Patricia saw he was looking closely at an image but she didn’t care to ask him what it was. “We must absolutely go to Saint Martino Cathedral!“ he said.

San Martino, who divided his cloak with the poor and Ronan, with his blue shirt showing off his toned chest: whatever he did he wanted to share with her. Such an exasperating man.

He dragged her into a Romanesque church, with some Gothic influences, not too majestic and rather dark in its interior. He looked around him, searching for something.  

“Are you looking for a particular work?”  

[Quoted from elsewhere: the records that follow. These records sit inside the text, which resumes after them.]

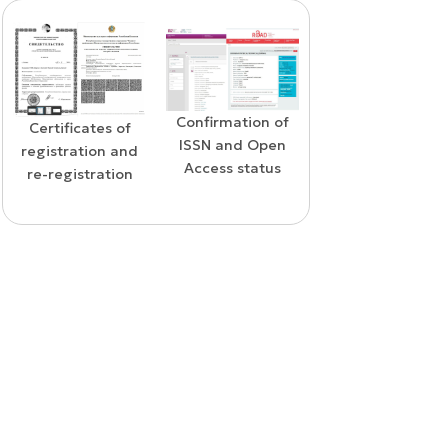
Confirmation of
WoS Certificate o
Confirmation of
ISSN and Open
RCSI Indexing
indexing in the
Access status
SCOPUS database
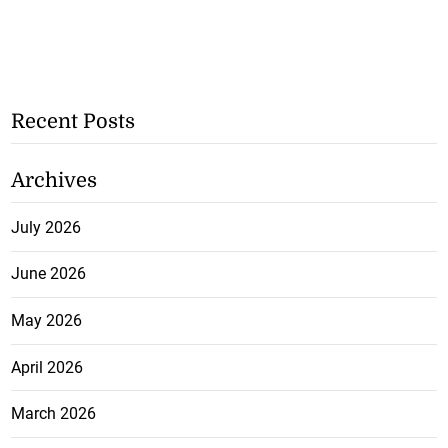
Recent Posts
Archives
July 2026
June 2026
May 2026
April 2026
March 2026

“I’m looking for somebody,” he answered. “ Ah, here, come, I think I have found her,” he said, coming closer to Patricia. He took her hands to escort her. He always used to do that, she always found those ready hands, telling her “Hold onto us. We’ll treat you gently! Rely upon us, trust us.”

He brought her to a funeral monument. “Let me  introduce  you to Ilaria,” Ronan said with some emotion. At first Patricia paused on a detail that had drawn her attention: “Why is her nose so worn away?”

“It’s a popular tradition that says that rubbing it brings luck in love.”

Patricia examined the artwork in its entirety. She was in front of a stone woman, lying supine on her deathbed. Her head on a pillow, her dress with voluminous sleeves, a tight belt under the breast. And a little dog at her feet.
A shiver.

“Ilaria arrived in Lucca at 23, to marry Paolo Giunigi, the Lord of the town. Think about that: a young girl imagining her future, with her desire to live, to have a family. An explosion of life, hope, joy, freshness. Do you know what happens next?”

“Tell me,”Patricia said.

A second, more intense shiver.

“Three years later her husband commissioned a sculptor to create this cold stone monument. She died because of complications that followed the birth of her second child.”

At that moment Patricia felt she loved him more than usual, with less irritation, in his wholeness.

“When I tell you I will brush your hair when it is white, allow yourself to believe it. You must not, You can”, Ronan said, touching the tiny nose of the woman without a future.